§ WHAT THE EXERCISE ASKS: Copy every line of text in the items below word for word, leaving the pictures out of your answer.

# # # #

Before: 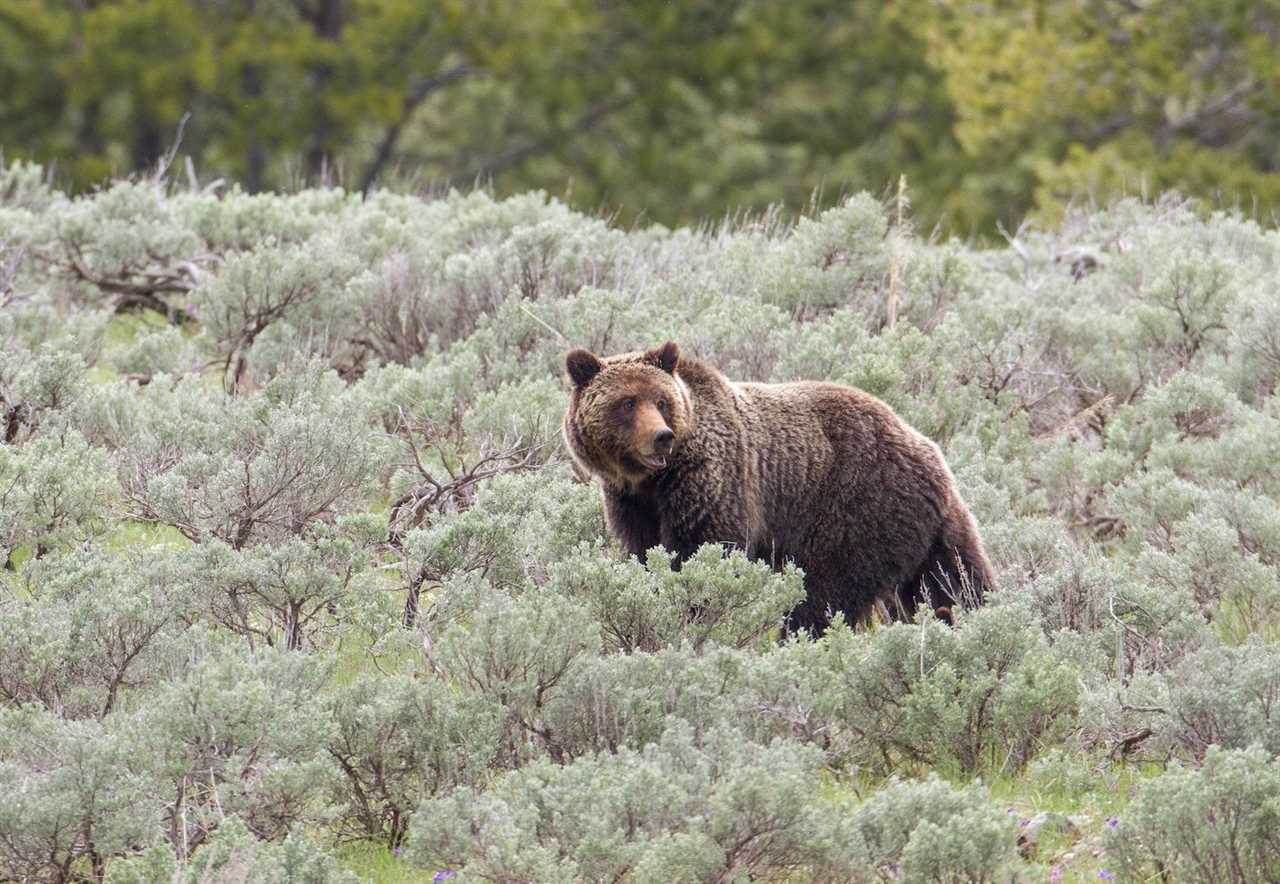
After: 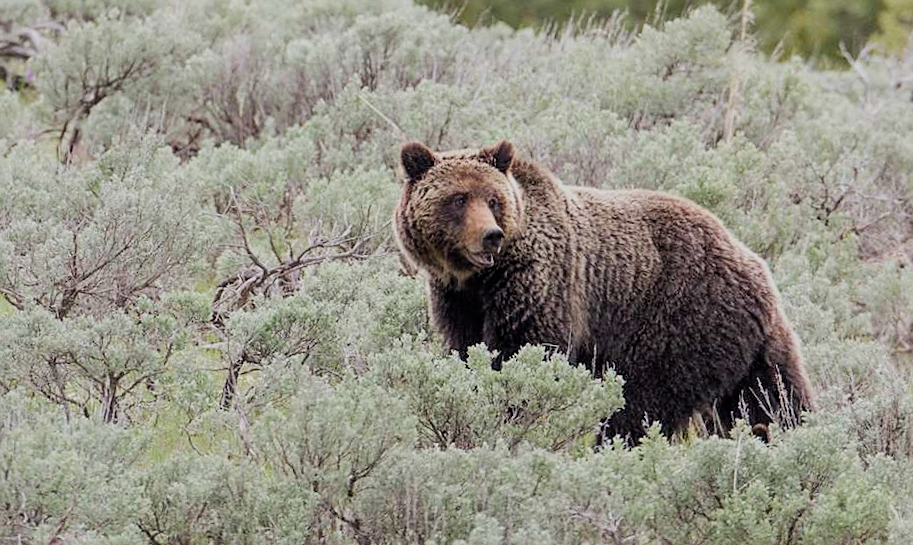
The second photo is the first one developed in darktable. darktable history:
sharpen: on, module defaults
filmic rgb: black relative exposure -7.65 EV, white relative exposure 4.56 EV, hardness 3.61
crop and rotate: angle -3.88°, left 9.874%, top 20.401%, right 11.963%, bottom 12.046%
exposure: black level correction 0.001, compensate exposure bias true, compensate highlight preservation false
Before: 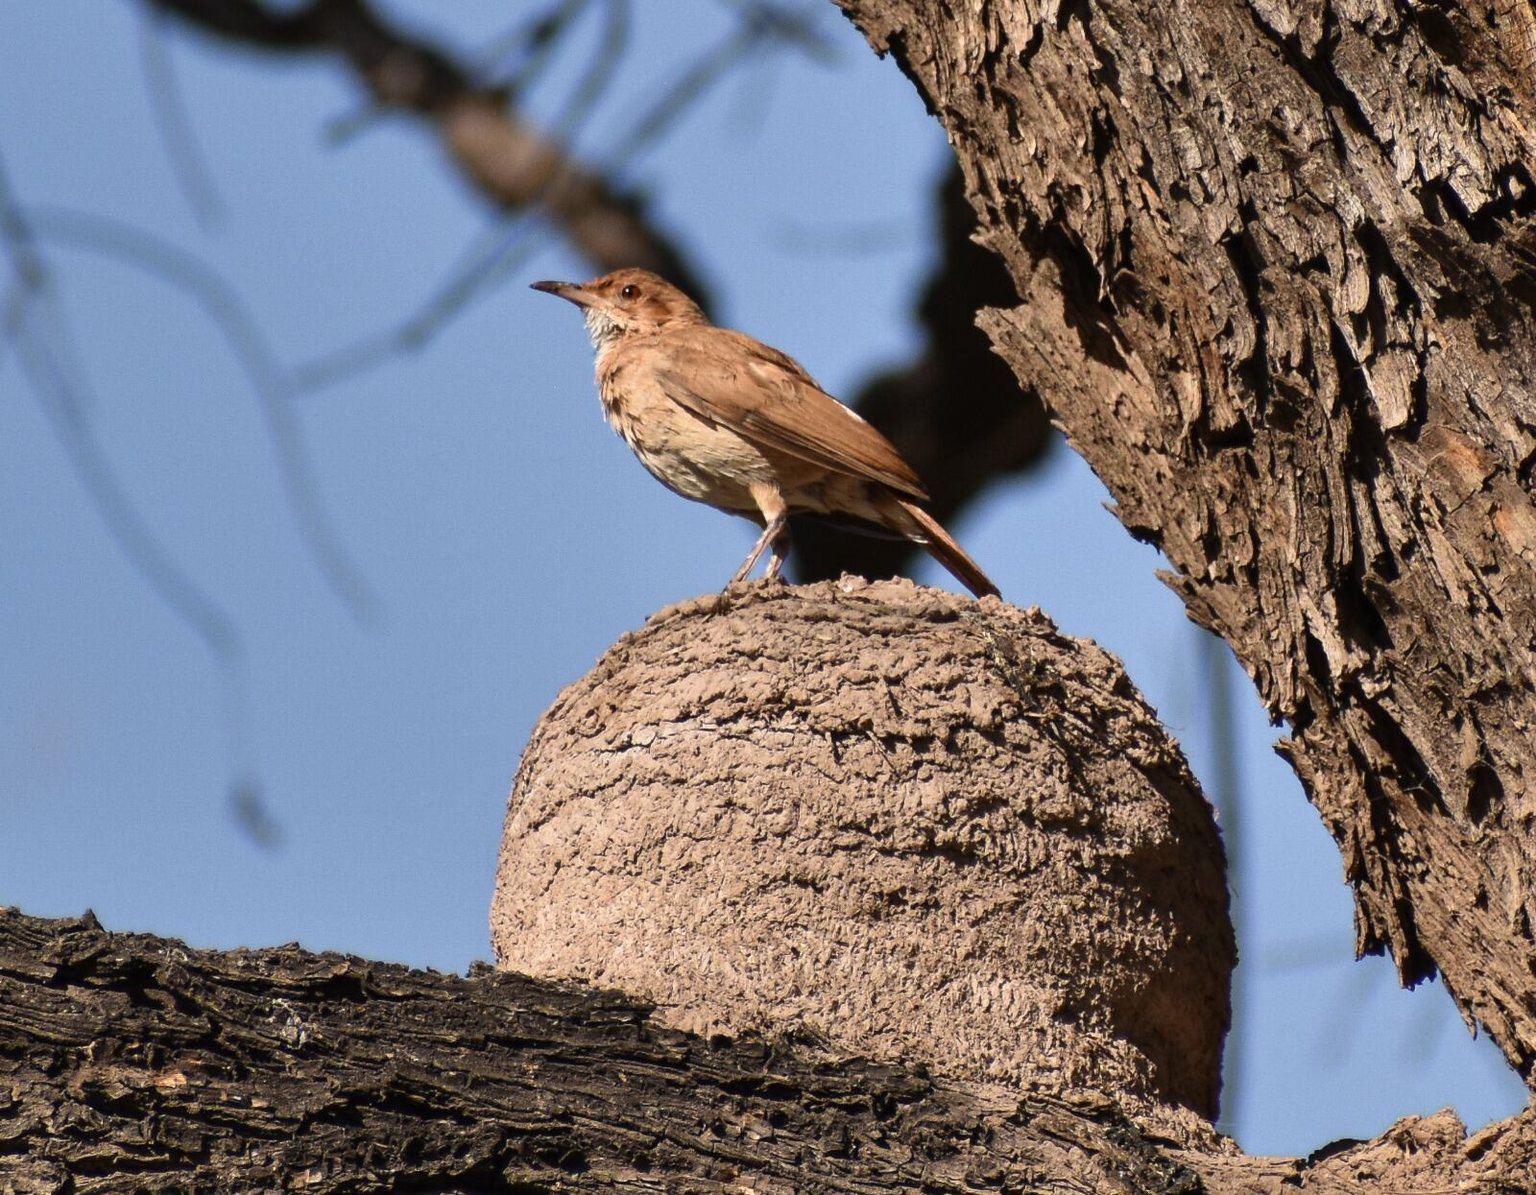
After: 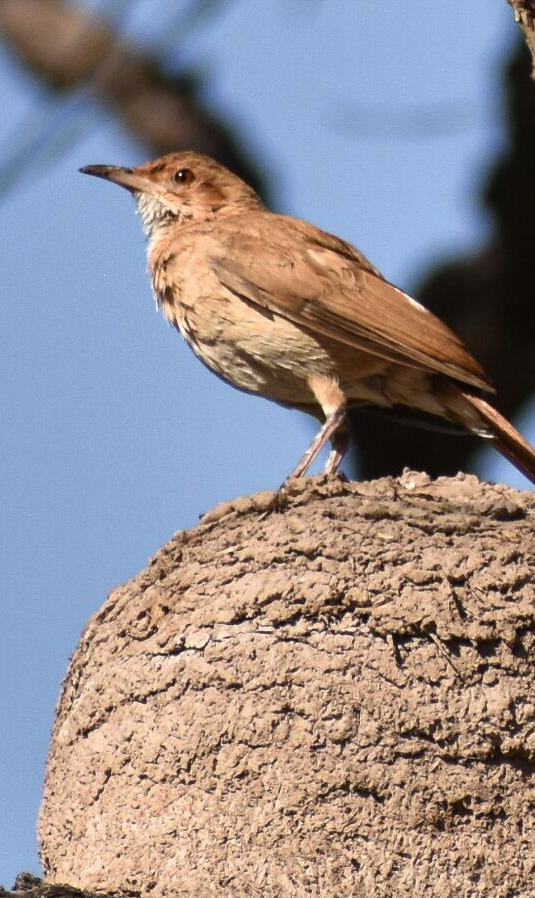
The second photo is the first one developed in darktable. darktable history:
exposure: exposure 0.123 EV, compensate highlight preservation false
crop and rotate: left 29.667%, top 10.354%, right 36.86%, bottom 17.485%
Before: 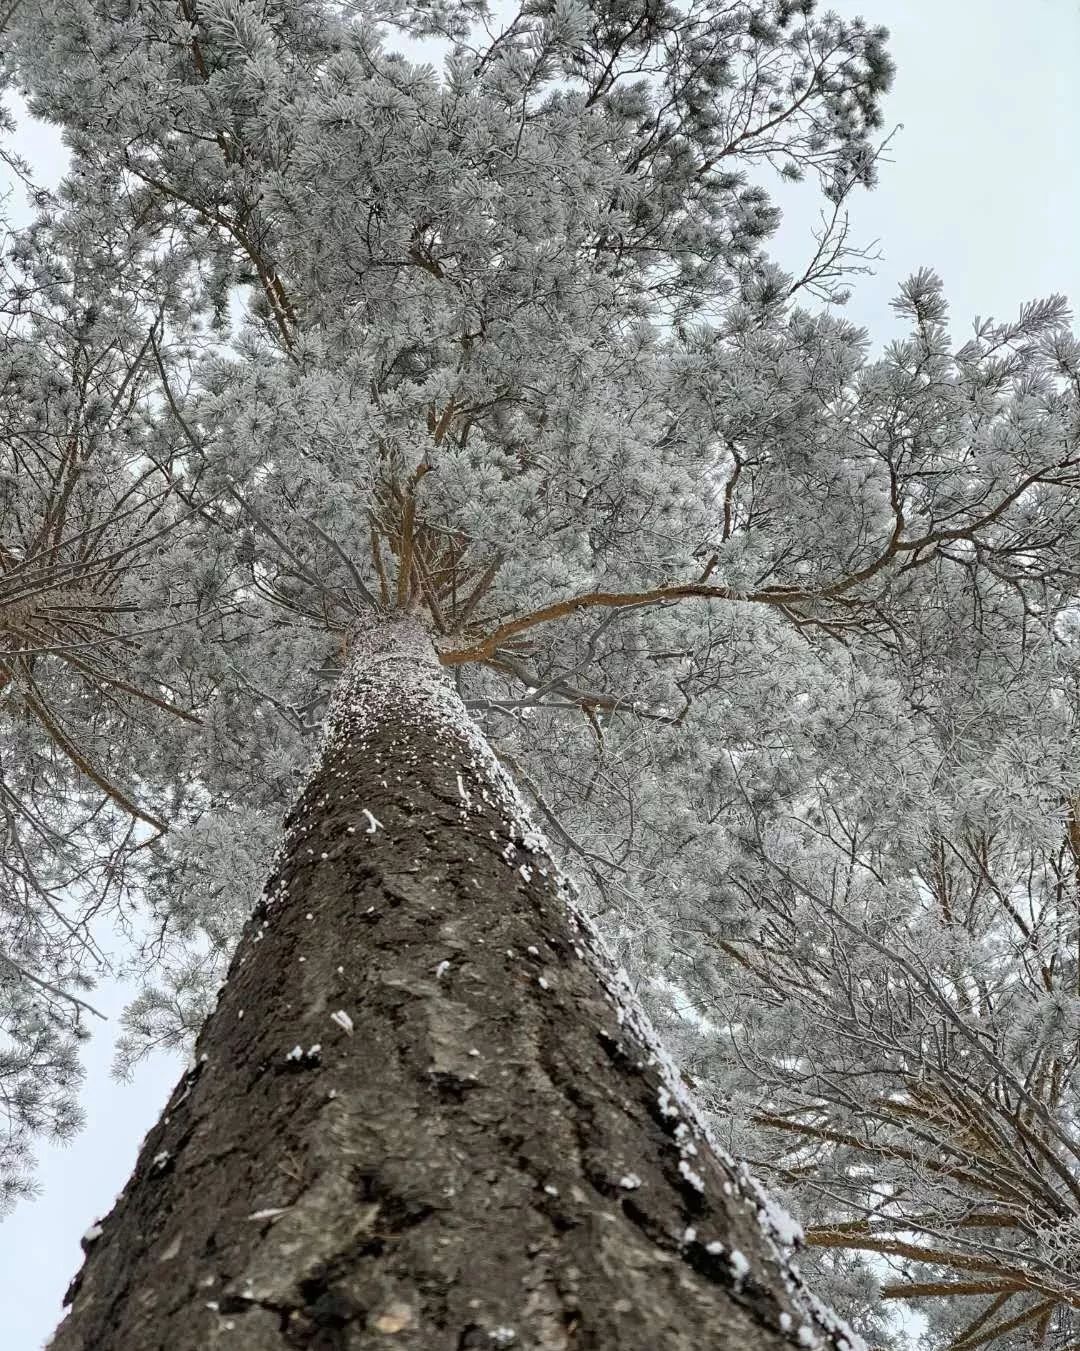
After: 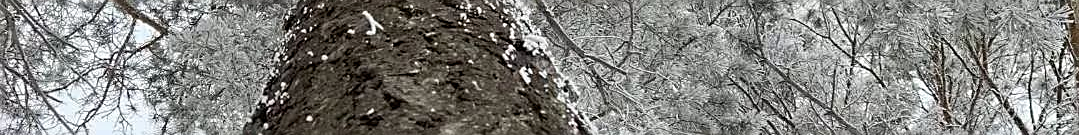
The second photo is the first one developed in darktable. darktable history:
sharpen: on, module defaults
crop and rotate: top 59.084%, bottom 30.916%
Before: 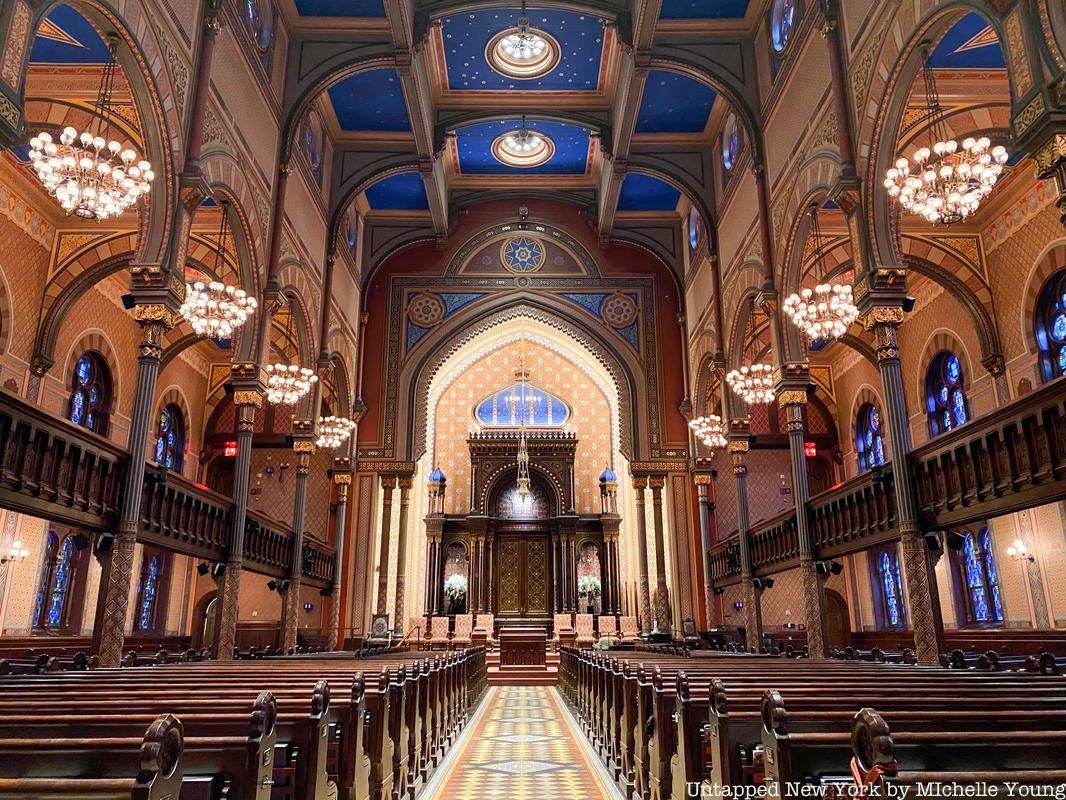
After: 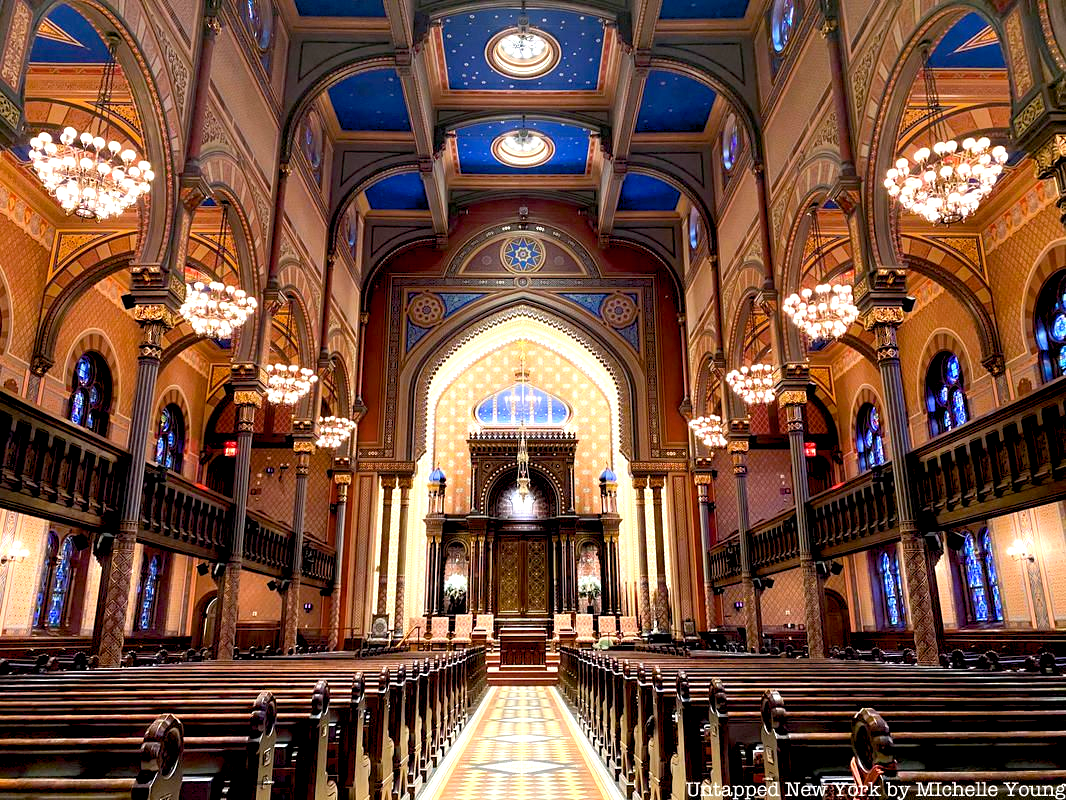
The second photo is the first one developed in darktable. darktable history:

# # # #

§ PROBLEM SOLUTION:
Before: 
After: 
The second photo is the first one developed in darktable. darktable history:
sharpen: on, module defaults
filmic rgb: black relative exposure -7.65 EV, white relative exposure 4.56 EV, hardness 3.61
crop and rotate: angle -3.88°, left 9.874%, top 20.401%, right 11.963%, bottom 12.046%
exposure: black level correction 0.001, compensate exposure bias true, compensate highlight preservation false
Before: 
After: 
The second photo is the first one developed in darktable. darktable history:
exposure: exposure 0.123 EV, compensate highlight preservation false
crop and rotate: left 29.667%, top 10.354%, right 36.86%, bottom 17.485%
Before: 
After: 
The second photo is the first one developed in darktable. darktable history:
sharpen: on, module defaults
crop and rotate: top 59.084%, bottom 30.916%
Before: 
After: 
The second photo is the first one developed in darktable. darktable history:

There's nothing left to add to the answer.